* DATA SECTION
:::::
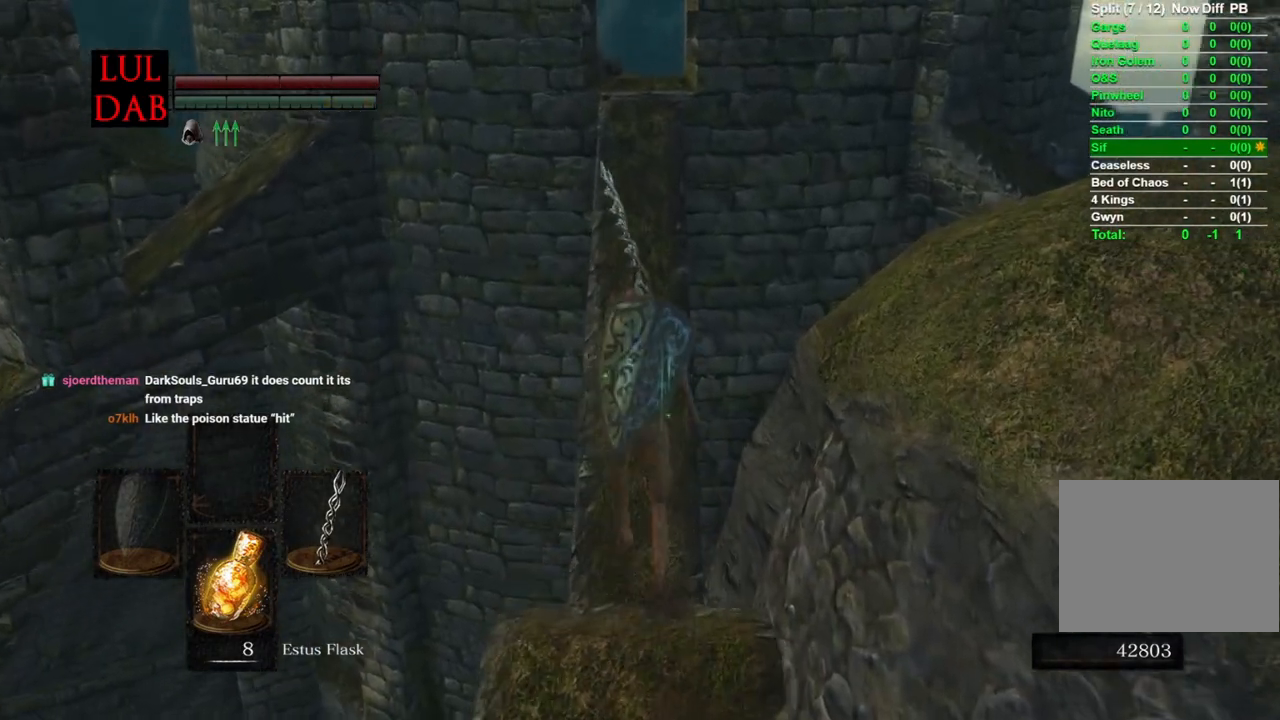
{"buttons": ["CIRCLE"], "left_stick": "up", "right_stick": "down", "events": []}
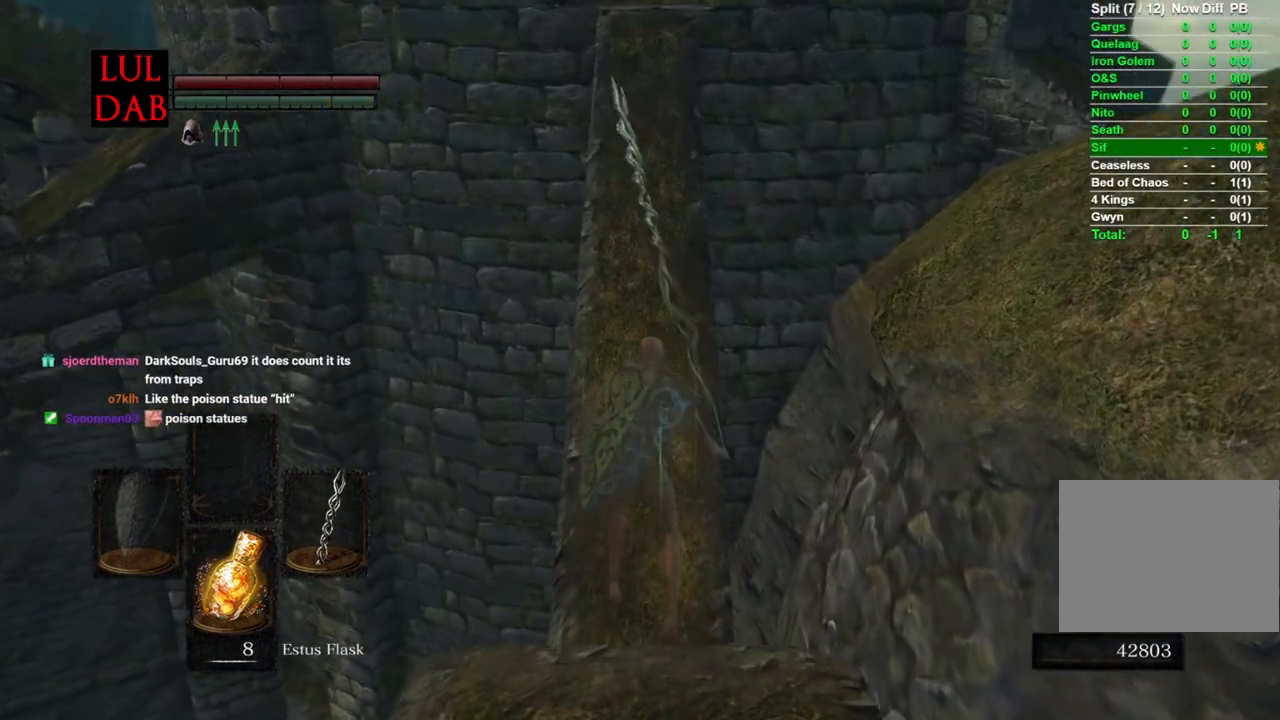
{"buttons": ["CIRCLE"], "left_stick": "up", "right_stick": "down", "events": [[383, "right_stick", "center"], [500, "right_stick", "down"]]}
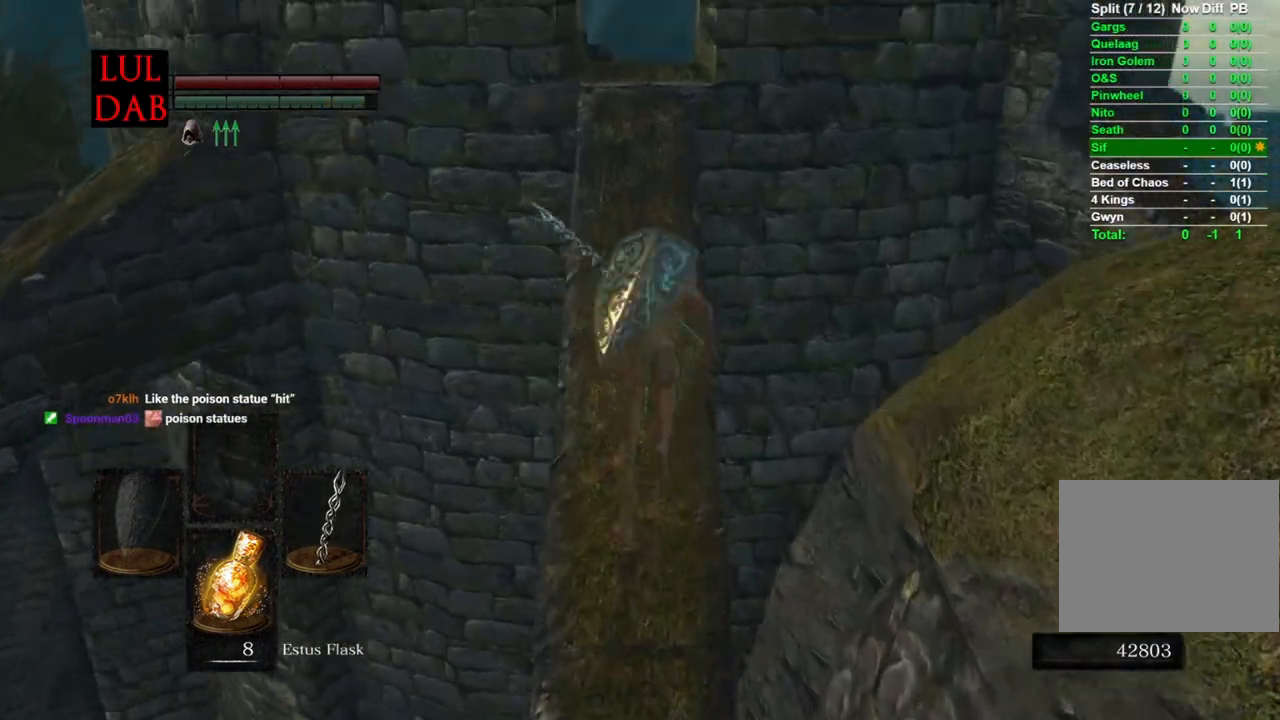
{"buttons": ["CIRCLE"], "left_stick": "up", "right_stick": "down-left", "events": [[117, "right_stick", "up"], [483, "right_stick", "down-left"]]}
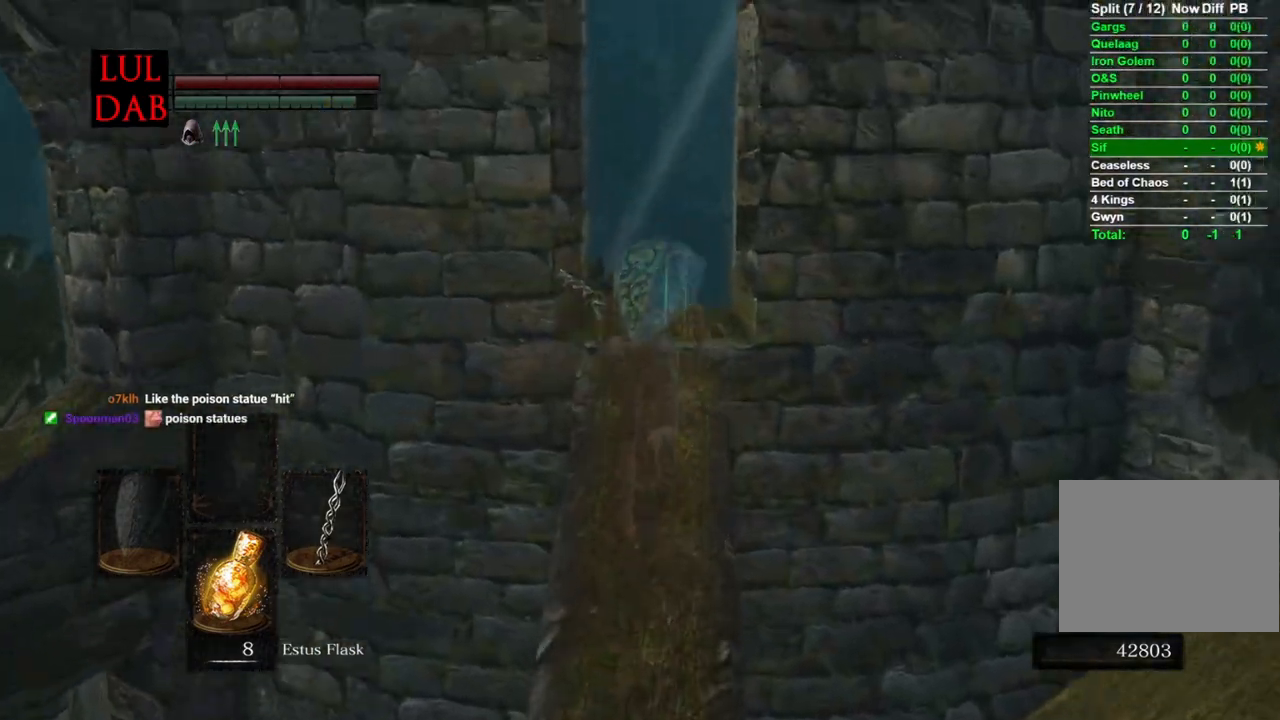
{"buttons": ["CIRCLE"], "left_stick": "up", "right_stick": "down-left", "events": [[83, "right_stick", "center"], [250, "right_stick", "down-left"]]}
:::::
* PROBLEM DETAILS
Set down the material above exactly as it reads, but not its pictures.

* COMPLETED EXERCISE
{"buttons": ["CIRCLE"], "left_stick": "up", "right_stick": "down", "events": []}
{"buttons": ["CIRCLE"], "left_stick": "up", "right_stick": "down", "events": [[383, "right_stick", "center"], [500, "right_stick", "down"]]}
{"buttons": ["CIRCLE"], "left_stick": "up", "right_stick": "down-left", "events": [[117, "right_stick", "up"], [483, "right_stick", "down-left"]]}
{"buttons": ["CIRCLE"], "left_stick": "up", "right_stick": "down-left", "events": [[83, "right_stick", "center"], [250, "right_stick", "down-left"]]}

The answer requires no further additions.